Today British Prime Minister Gordon Brown drove to Buckingham Palace to ask the Queen to dissolve the UK Parliament. There will be a General Election in Britain on Thursday May 6.
On that day, most likely, the 13 year reign of New Labour will come to an end. Yet as of right now, it is not certain that the disastrous rule of Labour will terminate. The center-right Conservative Party is only 4 to 10 points ahead of Labour, and probably needs at least 10 points to get a majority in Parliament.
How is it possible that a Labour Party that has nearly wrecked the economy, running a substantial deficit in the boom years of the mid 2000s is that close to winning?

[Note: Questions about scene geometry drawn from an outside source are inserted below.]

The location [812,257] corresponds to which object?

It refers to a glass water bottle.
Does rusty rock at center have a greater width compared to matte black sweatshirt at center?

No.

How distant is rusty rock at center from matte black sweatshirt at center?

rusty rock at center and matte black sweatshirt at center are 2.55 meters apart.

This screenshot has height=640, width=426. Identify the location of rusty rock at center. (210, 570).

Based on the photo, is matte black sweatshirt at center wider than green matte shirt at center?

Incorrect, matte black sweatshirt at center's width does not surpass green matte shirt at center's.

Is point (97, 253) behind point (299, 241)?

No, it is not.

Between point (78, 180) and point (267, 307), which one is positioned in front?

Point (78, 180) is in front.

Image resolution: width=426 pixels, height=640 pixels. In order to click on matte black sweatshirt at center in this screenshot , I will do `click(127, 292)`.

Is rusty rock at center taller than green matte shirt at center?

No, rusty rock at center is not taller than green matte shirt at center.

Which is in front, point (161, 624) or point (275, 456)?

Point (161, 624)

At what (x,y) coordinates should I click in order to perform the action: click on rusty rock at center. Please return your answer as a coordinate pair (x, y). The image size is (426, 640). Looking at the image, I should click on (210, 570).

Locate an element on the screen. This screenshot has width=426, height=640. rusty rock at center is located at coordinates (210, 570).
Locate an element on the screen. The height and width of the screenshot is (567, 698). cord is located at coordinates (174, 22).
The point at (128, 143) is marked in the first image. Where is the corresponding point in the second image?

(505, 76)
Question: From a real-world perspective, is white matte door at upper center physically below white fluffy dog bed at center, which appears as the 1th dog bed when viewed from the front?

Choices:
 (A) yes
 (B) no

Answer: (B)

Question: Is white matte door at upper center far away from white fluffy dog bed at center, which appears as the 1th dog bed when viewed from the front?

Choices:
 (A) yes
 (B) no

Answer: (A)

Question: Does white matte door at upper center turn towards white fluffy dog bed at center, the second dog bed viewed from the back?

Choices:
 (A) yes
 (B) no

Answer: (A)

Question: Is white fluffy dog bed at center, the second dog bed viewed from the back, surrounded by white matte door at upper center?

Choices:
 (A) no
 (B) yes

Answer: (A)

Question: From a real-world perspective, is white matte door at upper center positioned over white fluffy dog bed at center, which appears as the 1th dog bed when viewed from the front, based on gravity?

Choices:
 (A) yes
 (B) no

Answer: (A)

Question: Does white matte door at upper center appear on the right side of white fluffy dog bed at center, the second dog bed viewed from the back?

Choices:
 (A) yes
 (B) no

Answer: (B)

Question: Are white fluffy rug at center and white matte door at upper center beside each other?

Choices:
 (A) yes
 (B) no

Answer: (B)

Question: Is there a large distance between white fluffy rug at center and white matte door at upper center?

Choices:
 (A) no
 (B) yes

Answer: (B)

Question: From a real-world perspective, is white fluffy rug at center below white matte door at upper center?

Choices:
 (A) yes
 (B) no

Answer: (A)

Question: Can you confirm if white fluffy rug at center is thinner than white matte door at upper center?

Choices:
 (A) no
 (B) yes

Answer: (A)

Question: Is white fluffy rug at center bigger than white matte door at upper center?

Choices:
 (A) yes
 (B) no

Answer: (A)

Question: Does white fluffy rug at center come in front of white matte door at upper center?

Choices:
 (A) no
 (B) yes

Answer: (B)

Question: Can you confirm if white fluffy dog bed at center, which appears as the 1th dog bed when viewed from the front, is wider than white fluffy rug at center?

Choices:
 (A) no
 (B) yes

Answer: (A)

The answer probably is that Britain is a center-left country. People want and expect "public services," meaning mainly the National Health Service, and they have a horror of ever having to pay for those services themselves. As my daughter told me of the French a decade ago: "Dad, these people are married to the state."

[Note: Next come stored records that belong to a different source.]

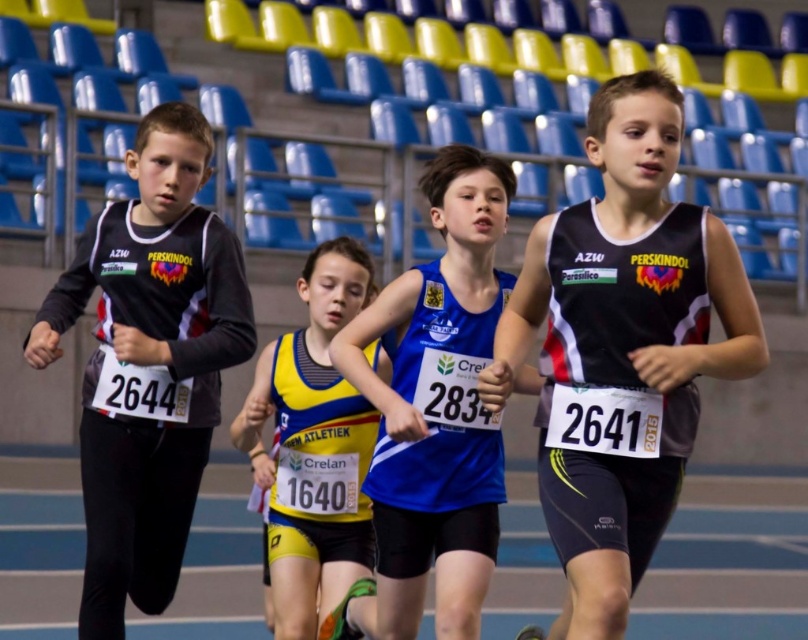
Question: Estimate the real-world distances between objects in this image. Which object is closer to the matte black long-sleeve shirt at left?

Choices:
 (A) black mesh tank top at right
 (B) blue fabric running suit at center

Answer: (B)

Question: Which of the following is the closest to the observer?

Choices:
 (A) yellow and black jersey at center
 (B) matte black long-sleeve shirt at left

Answer: (B)

Question: Can you confirm if black mesh tank top at right is positioned to the right of blue fabric running suit at center?

Choices:
 (A) no
 (B) yes

Answer: (B)

Question: Which of these objects is positioned closest to the yellow and black jersey at center?

Choices:
 (A) blue fabric running suit at center
 (B) matte black long-sleeve shirt at left

Answer: (A)

Question: Can you confirm if black mesh tank top at right is smaller than matte black long-sleeve shirt at left?

Choices:
 (A) no
 (B) yes

Answer: (A)

Question: Can you confirm if black mesh tank top at right is wider than blue fabric running suit at center?

Choices:
 (A) yes
 (B) no

Answer: (A)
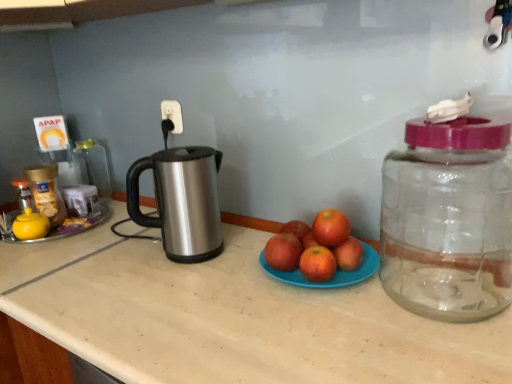
Locate an element on the screen. This screenshot has width=512, height=384. vacant area located to the right-hand side of gold plastic jar at left, acting as the 2th bottle starting from the front is located at coordinates (92, 222).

But David Cameron, leader of the Conservative Party, has a bold agenda. He proposes to reform the school system with the Swedish Plan. It's a reform put in place by conservatives in Sweden that allows almost anyone to open a school and get government money for it. About 15 percent of schools operate under this plan, and that's all it's taken to put the fear of God into the other 85 percent.
Then Cameron has a plan to mend "Broken Britain." There's a vast underclass in Britain that has never had a job and never intends to. You can read about it in Inspector Gadget's Police Inspector Blog. About 15 percent of the adult labor force is on "incapacity benefit," i.e., have been certified as unable to work. The dreadful harm that this widespread idleness has had on Britain is almost incalculable, and the US is heading that way.
Will the Brits take the plunge and elect a Conservative government? Probably. But Cameron has to be careful. The Labour Party has built up a huge client state, including welfare and incapacity beneficiaries, teachers, health workers, and the regulatory state, the so-called "quangocrats" in quasi-governmental agencies. Asking them to vote for change is like asking turkeys to vote for Christmas.
My prognostication is that the Cameroons have been holding fire for several months, waiting for the short election campaign before firing their muskets in a devastating volley. I think we'll see substantial movement in the poll numbers over the next few weeks.
And then there's turnout. Just as Obamis in the US surged out to vote in 2008 while Republicans stayed home, discouraged, I think we will see that Conservative turnout will be substantial while Labour turnout will be reduced.
But there will be plenty of nail-biting before the result is announced on the first Thursday of May.